The situation is further complicated by Microsoft, a key partner of OpenAI, hosting Deepseek’s R1 model on Azure [00:32:00]. Critics argue this shows a lack of loyalty from Microsoft to OpenAI by facilitating the use of a potentially “stolen” or distilled model that undercuts their partner [00:33:00].
Arguments for Open Source
Proponents of open source AI argue that it promotes innovation, reduces costs, and benefits humanity [00:40:04]. The idea is that if foundational models become commoditized and cheaper, the value shifts to the application layer, similar to how YouTube was built on storage or Uber on GPS [00:43:40]. This would lead to a “thousand flowers blooming” effect with widespread innovation [01:05:24].
Additionally, as the cost of AI decreases, demand and usage are expected to increase significantly (Jevons Paradox), leading to more applications becoming economically feasible [00:46:28]. Meta is seen as a crucial player in the open-source space, expected to continue embracing and extending these developments to foster developer ecosystems and applications [00:41:13].
Arguments for Closed Source / Concerns about Open Source
Companies like OpenAI, which initially aimed for open source but shifted to a closed-source model, face scrutiny [00:40:04]. The argument for closed-source models often centers on the need to protect intellectual property and ensure a return on the substantial capital invested in developing frontier models [00:47:14].
Concerns about open source also include:
- IP Theft: The risk of other entities using proprietary models and data without permission for their own development [00:36:16].
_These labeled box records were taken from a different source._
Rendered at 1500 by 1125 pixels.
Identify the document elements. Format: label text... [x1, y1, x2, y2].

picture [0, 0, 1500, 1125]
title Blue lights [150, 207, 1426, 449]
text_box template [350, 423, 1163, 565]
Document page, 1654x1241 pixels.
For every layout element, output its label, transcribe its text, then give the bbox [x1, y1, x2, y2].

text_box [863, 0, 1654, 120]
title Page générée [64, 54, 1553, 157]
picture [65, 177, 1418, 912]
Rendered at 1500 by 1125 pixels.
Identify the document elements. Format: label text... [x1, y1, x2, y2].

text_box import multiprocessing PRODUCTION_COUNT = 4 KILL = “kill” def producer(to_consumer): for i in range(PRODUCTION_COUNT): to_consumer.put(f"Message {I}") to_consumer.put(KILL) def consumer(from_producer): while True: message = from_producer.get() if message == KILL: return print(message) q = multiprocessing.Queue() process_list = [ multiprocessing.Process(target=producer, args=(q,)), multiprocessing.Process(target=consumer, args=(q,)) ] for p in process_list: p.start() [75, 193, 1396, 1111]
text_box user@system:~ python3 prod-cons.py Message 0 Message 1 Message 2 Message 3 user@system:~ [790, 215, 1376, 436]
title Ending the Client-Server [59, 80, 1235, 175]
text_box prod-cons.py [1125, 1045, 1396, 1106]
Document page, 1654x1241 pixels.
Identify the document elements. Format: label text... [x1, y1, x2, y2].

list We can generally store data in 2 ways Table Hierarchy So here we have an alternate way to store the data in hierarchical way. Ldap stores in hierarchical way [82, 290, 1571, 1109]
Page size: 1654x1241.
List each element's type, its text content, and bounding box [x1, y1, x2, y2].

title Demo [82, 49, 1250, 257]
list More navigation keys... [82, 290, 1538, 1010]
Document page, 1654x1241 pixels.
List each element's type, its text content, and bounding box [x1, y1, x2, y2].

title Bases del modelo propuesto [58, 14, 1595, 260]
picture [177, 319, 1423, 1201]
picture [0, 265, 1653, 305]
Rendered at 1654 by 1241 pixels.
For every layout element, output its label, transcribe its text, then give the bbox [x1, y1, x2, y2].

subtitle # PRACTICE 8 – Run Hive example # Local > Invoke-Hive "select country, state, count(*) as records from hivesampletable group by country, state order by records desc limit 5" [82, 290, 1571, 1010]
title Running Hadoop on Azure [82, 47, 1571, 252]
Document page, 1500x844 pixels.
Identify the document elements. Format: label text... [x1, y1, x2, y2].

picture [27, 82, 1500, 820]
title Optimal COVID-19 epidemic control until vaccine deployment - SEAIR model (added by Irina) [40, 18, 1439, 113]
- Geopolitical Strategy: From a US perspective, Chinese companies open-sourcing models could be seen as a strategic move to catch up and undercut leading American companies [00:48:52].
- Safety and Control: The proliferation of powerful AI models through open source raises questions about control and potential misuse, leading to calls for stricter regulation like KYC requirements for model users [00:37:26].
Industry Implications
The ongoing debate highlights several challenges and opportunities in AI development and deployment:
- Value Chain Shift: If models become commoditized, the value in AI development will shift from building foundational models to creating specialized applications and services built on top of them [00:43:42]. This requires companies to build “shims” or abstraction layers to easily swap out underlying models [00:42:43].
- Hardware and Data Moats: While model performance may depreciate quickly, competitive advantages could still arise from controlling unique datasets (e.g., Tesla’s driving data, Google’s YouTube content) or from innovations in hardware and manufacturing [01:08:56].
- Overcapitalization Risks: Excessive capital in AI development might lead to a lack of innovation driven by constraint, making companies “too soft” or “too bureaucratic” [01:04:48].
- Electricity and Infrastructure: The increasing demand for AI, especially in areas like autonomous vehicles, will place immense pressure on electricity grids and require massive investment in power generation and infrastructure to support these technologies [01:28:15].
The future of AI development will likely involve a dynamic interplay between open-source collaboration and proprietary innovations, with market forces and geopolitical considerations shaping the landscape [00:49:39].